February 2015 update: getting started with brat

Shortly after I wrote my last post here at the end of July, I was offered a post-doc at McMaster University, in the Sherman Centre for Digital Scholarship. Since then, I’ve started that position, and started working with Jon Crump, with funding from the EADH.

Here’s a tiny bit of we’ve been up to so far:

1. Working on some sample data, and marking it up in the brat rapid annotation tool. Brat allows me to identify portions of text from the quotations (which are my basic raw data, since I’m not going to be encoding whole texts) as RDF subjects and objects, and connect them with predicates. The subjects, objects, and predicates are customized for Visible Prices, rather than predefined. (If you’re new to this project, and new to linked open data/RDF/semantic web stuff, then you might find my Scalar technical statement useful)

Here’s what the annotation looks like, and how it’s progressing:

This is the first pass, from a few weeks ago. Notice that while I’ve identified the specific object being sold, and the price, the rest of the quotation is just hanging out, unmarked. That means that we haven’t defined the relationship of the rest of that information (the extraordinary Efficacy, etc.) to the ontology that we’re building. But that was just the first pass.

VP Brat shot 1


Here’s a more recent update, with new markup by Jon.

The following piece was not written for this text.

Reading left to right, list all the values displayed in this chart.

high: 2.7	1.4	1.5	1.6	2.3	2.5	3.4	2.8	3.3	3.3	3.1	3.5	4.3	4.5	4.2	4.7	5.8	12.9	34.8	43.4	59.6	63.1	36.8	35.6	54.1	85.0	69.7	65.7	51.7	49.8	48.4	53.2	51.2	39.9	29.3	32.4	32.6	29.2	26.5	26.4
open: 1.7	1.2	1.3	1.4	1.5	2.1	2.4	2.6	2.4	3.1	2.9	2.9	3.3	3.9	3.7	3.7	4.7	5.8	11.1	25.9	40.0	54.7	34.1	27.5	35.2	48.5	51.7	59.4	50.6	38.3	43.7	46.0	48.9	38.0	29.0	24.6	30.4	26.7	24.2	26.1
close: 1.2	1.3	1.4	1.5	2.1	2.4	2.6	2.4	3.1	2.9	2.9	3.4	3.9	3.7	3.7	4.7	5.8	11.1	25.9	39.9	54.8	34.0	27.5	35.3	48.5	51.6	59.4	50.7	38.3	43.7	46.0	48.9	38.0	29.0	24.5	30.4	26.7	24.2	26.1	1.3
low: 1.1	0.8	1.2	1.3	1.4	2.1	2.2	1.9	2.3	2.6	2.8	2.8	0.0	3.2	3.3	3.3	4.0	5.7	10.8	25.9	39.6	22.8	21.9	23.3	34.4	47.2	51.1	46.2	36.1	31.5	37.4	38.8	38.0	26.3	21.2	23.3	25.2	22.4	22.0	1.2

In this instance, we’ve got the whole quotation included (though to be fair, this is a simpler quotation than VP5 above.) Part of my homework is to go through and see about applying this to the other samples. Note: we may end up changing these subjects, objects, and predicates even further.

VP Brat shot 2


Brat seems like a great tool for this project so far. It’s easy to work with, and will export the annotation in RDF format. It’s also occurred to me that it could work well for crowdsourcing annotations, should I decide to make use of that in the future. (I might, but it won’t be in the immediate future. Maybe within a year, I think? I may crowdsource something else, however…).

Besides getting started with brat, I now have my own Github repository for this project, which is very exciting, in part because I set it up myself using the command line, rather than a GUI. (I know my way around a command line, but I’m not too sophisticated to feel pleased when something works exactly as I wanted it to.) My facility with both the command line and with git is due in part to the tutorials at Team Treehouse, which I’ve found to be a) useful, b) wide-ranging in what they cover, and c) packaged in small sections that mean that I can work on them when I have a spare few minutes.

Jon’s done more than get me set up with brat, but I’m going to save that for another post, so that I can get into the habit of writing about this more regularly (and get back in the blogging habit generally.) So: more soon!